The women's artistic team all-around competition at the 1952 Summer Olympics was held at Messuhalli, Exhibition Hall II on 22–24 July. It was the fourth appearance of the event.

Competition format

The gymnastics format continued to use the aggregation format. Each nation entered a team of eight gymnasts. All entrants in the gymnastics competitions performed both a compulsory exercise and a voluntary exercise for each apparatus. The four apparatus that would become standard (floor, balance beam, uneven bars, and vault) were all used in the same Games for the first time. The team score consisted of the best six individual all-around scores plus the team portable apparatus score.

No separate finals were contested.

For each individual exercise, five judges gave scores from 0 to 10 in one-tenth point increments. The top and bottom scores were discarded and the remaining three scores averaged to give the exercise total. For the team portable apparatus, eight judges gave scores between 0 and 10, the top two and bottom two scores were discarded, and the remaining four scores were summed and multiplied by 2. Thus, exercise scores ranged from 0 to 10, apparatus scores from 0 to 20, individual totals from 0 to 80, team apparatus scores from 0 to 80, and team all-around scores from 0 to 540.

# Dataset entries
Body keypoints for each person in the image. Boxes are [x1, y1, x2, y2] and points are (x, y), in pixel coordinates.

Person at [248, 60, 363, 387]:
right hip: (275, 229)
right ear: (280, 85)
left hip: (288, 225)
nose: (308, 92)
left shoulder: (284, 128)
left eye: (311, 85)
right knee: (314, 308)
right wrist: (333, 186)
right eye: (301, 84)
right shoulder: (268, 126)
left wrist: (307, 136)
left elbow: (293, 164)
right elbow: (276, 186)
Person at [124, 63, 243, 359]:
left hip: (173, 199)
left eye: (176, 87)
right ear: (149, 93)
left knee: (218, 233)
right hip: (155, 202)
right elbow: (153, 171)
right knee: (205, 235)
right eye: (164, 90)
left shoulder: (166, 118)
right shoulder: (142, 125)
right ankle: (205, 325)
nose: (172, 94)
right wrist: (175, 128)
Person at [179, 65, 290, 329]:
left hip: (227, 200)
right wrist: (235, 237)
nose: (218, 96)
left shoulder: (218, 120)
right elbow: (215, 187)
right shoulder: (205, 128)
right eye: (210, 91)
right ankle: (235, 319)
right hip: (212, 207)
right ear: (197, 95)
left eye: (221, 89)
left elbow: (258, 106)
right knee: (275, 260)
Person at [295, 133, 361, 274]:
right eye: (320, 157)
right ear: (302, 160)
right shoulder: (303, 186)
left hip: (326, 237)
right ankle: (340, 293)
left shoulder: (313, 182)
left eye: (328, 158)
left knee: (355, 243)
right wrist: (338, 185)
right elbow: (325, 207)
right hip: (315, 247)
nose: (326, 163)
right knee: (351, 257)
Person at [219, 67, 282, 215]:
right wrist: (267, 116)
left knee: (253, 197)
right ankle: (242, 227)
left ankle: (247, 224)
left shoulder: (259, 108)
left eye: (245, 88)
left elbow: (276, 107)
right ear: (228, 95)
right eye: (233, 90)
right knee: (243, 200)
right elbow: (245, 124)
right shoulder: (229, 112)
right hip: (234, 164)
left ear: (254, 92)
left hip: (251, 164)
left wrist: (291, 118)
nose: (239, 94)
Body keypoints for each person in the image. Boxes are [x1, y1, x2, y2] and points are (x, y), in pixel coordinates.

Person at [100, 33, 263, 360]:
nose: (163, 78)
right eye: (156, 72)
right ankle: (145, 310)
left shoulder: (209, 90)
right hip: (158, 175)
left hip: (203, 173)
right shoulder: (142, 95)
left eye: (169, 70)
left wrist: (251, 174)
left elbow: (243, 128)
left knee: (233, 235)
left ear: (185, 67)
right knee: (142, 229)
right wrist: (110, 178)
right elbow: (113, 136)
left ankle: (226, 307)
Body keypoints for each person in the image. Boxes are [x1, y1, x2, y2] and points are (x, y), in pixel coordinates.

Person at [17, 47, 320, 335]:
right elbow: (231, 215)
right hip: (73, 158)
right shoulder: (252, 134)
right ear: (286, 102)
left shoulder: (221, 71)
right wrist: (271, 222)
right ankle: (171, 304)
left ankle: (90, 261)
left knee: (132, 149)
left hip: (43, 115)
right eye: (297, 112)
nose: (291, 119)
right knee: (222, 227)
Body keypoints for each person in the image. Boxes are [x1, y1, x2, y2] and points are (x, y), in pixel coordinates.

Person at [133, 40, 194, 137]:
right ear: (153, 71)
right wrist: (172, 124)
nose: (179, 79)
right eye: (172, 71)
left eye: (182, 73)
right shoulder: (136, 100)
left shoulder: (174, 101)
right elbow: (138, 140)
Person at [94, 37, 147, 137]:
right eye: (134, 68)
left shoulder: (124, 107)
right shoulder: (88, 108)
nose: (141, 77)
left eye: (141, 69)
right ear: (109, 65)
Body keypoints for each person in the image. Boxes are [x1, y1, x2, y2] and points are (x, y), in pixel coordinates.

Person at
---
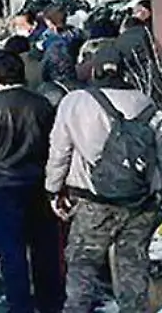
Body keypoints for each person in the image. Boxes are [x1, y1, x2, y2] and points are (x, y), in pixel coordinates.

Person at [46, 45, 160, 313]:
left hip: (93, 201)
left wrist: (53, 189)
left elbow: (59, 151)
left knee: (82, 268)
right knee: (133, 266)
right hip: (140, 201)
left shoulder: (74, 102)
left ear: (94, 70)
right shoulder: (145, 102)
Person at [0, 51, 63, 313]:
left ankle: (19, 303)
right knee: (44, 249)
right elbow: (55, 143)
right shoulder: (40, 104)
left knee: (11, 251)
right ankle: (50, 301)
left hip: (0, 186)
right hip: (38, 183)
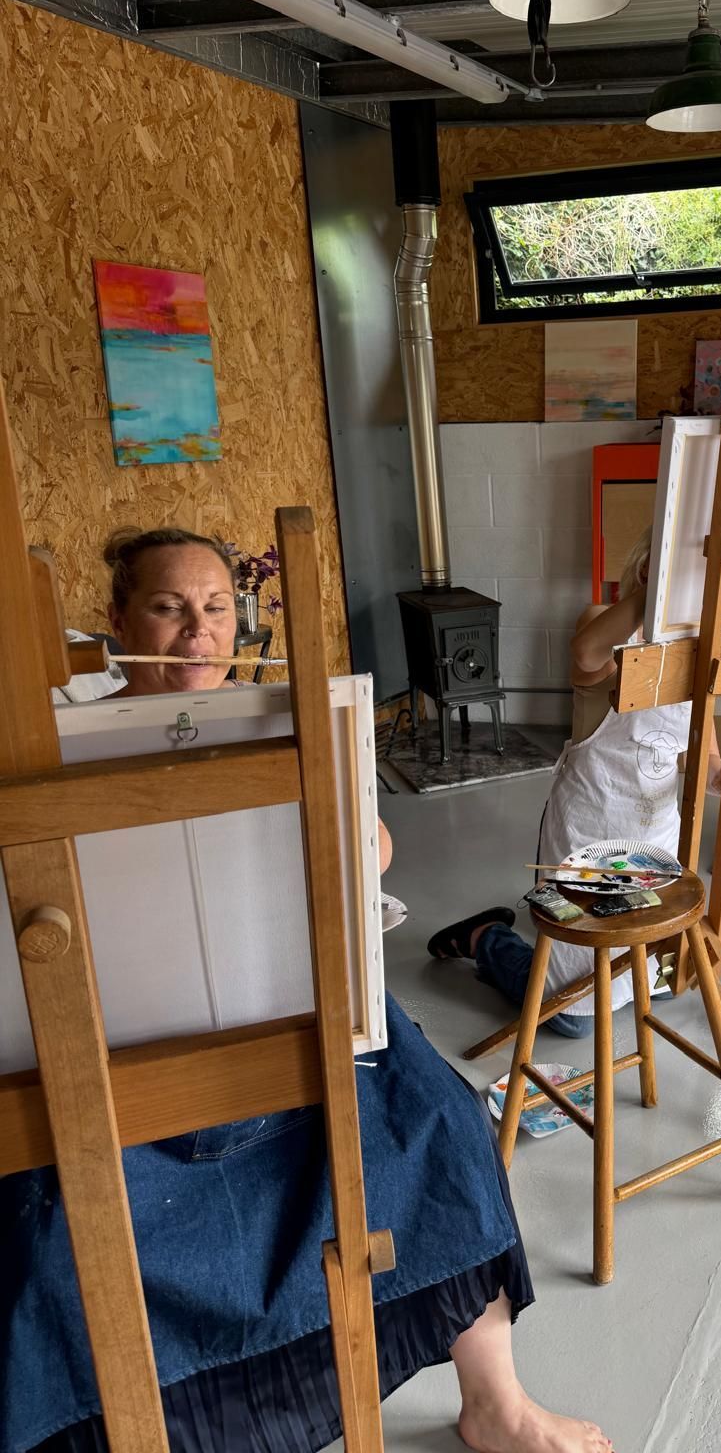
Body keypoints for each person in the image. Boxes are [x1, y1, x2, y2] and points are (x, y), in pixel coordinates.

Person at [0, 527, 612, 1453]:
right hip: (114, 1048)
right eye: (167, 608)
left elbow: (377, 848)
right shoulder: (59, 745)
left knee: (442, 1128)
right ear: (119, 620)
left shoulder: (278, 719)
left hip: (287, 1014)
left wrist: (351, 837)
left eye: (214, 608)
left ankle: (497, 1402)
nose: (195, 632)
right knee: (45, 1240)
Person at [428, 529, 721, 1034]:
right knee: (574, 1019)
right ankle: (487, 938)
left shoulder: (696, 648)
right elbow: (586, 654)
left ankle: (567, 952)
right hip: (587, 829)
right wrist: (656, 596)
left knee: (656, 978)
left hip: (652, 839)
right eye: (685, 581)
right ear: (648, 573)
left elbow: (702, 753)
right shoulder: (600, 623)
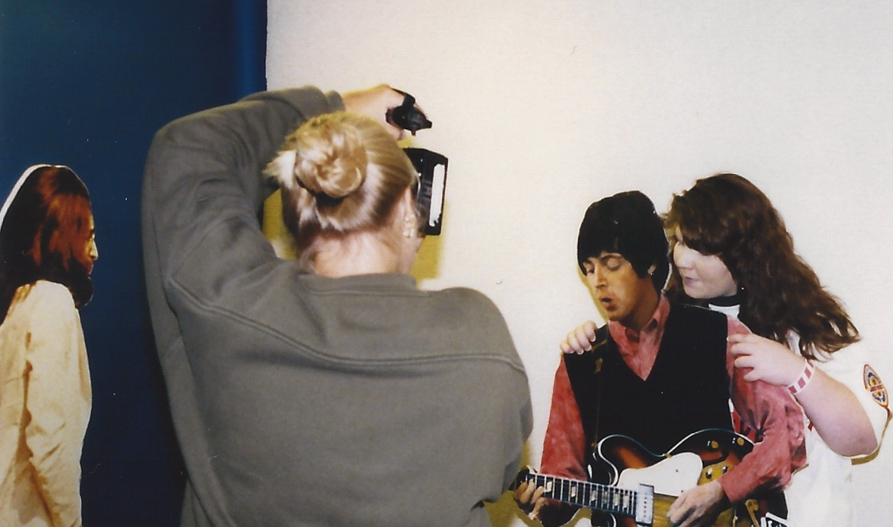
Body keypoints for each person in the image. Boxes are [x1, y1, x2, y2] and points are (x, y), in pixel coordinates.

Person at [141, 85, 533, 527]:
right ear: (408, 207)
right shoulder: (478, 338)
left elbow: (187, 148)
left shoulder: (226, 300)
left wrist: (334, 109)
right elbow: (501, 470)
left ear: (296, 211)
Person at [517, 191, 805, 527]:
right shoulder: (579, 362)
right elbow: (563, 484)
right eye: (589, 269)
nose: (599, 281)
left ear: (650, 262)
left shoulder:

# Exercise goal
Reproduce the full passage on the 1952 Olympic women's team all-around word for word. Rely only on the text; the rows are not needed.

# Reply to the task
The women's artistic team all-around competition at the 1952 Summer Olympics was held at Messuhalli, Exhibition Hall II on 22–24 July. It was the fourth appearance of the event.

Competition format

The gymnastics format continued to use the aggregation format. Each nation entered a team of eight gymnasts. All entrants in the gymnastics competitions performed both a compulsory exercise and a voluntary exercise for each apparatus. The four apparatus that would become standard (floor, balance beam, uneven bars, and vault) were all used in the same Games for the first time. The team score consisted of the best six individual all-around scores plus the team portable apparatus score.

No separate finals were contested.

For each individual exercise, five judges gave scores from 0 to 10 in one-tenth point increments. The top and bottom scores were discarded and the remaining three scores averaged to give the exercise total. For the team portable apparatus, eight judges gave scores between 0 and 10, the top two and bottom two scores were discarded, and the remaining four scores were summed and multiplied by 2. Thus, exercise scores ranged from 0 to 10, apparatus scores from 0 to 20, individual totals from 0 to 80, team apparatus scores from 0 to 80, and team all-around scores from 0 to 540.